### [Tasks]
A) According to the Lake Powell history below, in what year did the reservoir finally fill?
B) Carry on the Lake Powell history below from the point where it stops.

### [Selected extract]
A HISTORY of citizen and professional science related to significant low reservoir levels at Glen Canyon National Recreation Area (Lake Powell).

Glen Canyon National Recreation Area (GCNRA) includes:
(1) The lower half of Cataract Canyon below Big Drop Two, which is also the end of Canyonlands National Park (CANY).
(2) All of Narrow Canyon beginning at the end of Mille Crag Bend, or when you can see the Henry Mountains.
(3) All of Glen Canyon beginning at the mouth of the Dirty Devil River and ending at the mouth of the Paria River near Lee's Ferry, Arizona.

Geographic Details:
(1)The northern boundary of Glen Canyon National Recreation Area (GCNRA) begins at elevation 3715 feet on the Colorado River in the middle of Cataract Canyon. This elevation corresponds with the height of the concrete parapets on the crest of Glen Canyon Dam. This elevation occurs at a rapid known as Big Drop 2.
(2) When Lake Powell reaches maximum pool elevation at 3700 feet, Big Drop 3 is the last unaltered rapid in Cataract Canyon. The southern boundary of GCNRA occurs below Glen Canyon Dam at the mouth of the Paria River in northern Arizona (Lee's Ferry).
(3) This location near Lee's Ferry is also the northern boundary of Grand Canyon National Park and the beginning of Marble Canyon. The Grand Canyon Sub-province begins at the mouth of the Little Colorado River. The lands on the east side (river left and pointed downstream) of the Colorado River (or reservoir), between the mouth of the San Juan River to the mouth of the Little Colorado River, are the lands of the Navajo Nation.
(4) All of this country, including Marble Canyon, is in the Canyonlands Sub-province of the Greater Colorado Plateau (Hunt, 1956).


After observing 60-years of reservoir management at Lake Powell, we present the following contradictions that have emerged:

(1) The original name was Glen Canyon Reservoir and the filling criteria began in March of 1963.  The name was formally changed to Lake Powell when Lady Bird Johnson dedicated the facility for the people of the 50 United States in 1966. It required 17-years to finally fill Lake Powell, which occurred in Year 1980. The decades of the 1980s and 1990s were significantly wetter than previous decades, and interupted by a four-year dry cycle between 1989 and 1992. By 1992 the reservoir capacity had dropped to 50%. This condition occurred again in 2002 and, by March of 2005, the capacity dropped to 35%, which then launced the development of an Environmental Impact Statement called "Shortage Criteria" and finalized as 2007 Interim Guidleines.

### [Extracted records]
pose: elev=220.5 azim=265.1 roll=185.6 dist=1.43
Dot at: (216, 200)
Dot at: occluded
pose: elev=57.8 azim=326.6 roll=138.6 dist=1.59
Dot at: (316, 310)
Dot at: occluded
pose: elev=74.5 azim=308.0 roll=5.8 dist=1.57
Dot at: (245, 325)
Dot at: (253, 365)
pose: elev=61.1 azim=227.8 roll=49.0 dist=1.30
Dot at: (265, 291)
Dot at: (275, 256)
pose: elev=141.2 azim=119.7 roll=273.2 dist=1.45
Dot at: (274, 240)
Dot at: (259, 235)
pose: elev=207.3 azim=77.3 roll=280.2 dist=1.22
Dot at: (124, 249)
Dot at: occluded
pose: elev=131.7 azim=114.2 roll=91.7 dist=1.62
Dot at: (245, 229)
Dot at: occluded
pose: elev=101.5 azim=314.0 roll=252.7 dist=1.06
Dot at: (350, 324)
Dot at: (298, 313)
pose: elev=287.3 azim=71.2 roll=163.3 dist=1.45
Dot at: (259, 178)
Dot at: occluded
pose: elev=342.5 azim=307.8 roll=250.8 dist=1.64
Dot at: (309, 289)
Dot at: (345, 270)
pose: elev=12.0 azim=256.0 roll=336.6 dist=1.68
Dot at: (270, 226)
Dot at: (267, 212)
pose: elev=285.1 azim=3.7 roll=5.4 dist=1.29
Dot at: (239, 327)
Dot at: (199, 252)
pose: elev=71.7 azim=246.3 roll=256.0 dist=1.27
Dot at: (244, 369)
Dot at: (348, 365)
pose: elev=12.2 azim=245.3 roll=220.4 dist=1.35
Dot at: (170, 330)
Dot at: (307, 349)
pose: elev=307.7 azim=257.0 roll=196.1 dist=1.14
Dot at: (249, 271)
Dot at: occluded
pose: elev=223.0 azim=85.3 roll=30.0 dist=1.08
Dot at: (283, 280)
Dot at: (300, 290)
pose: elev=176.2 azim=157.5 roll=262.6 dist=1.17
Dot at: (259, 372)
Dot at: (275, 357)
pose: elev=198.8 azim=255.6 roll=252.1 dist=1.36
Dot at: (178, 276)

### [Exercise results]
A) 1980, after 17 years of filling.

B)
(2) A brim full reservoir, as occurred from 1983 to 1988 and from 1995 to 2000, essentially means there was no flood control capacity in the Colorado River Basin. This is a variance to the principles set forth in the Boulder Canyon Project Act of 1928, which mandated flood control as the primary management priority. It must be understood that if something goes wrong with the structural integrity of Glen Canyon Dam, and it becomes necessary to vacate the reservoir of water as quickly as possible to avoid a catastrophe, that it would take about 12 months to complete the evacuation process. This means that dam safety is dependent upon perfect performance at all times and under all conditions. Yet, no human endeavor has ever matched the power of nature.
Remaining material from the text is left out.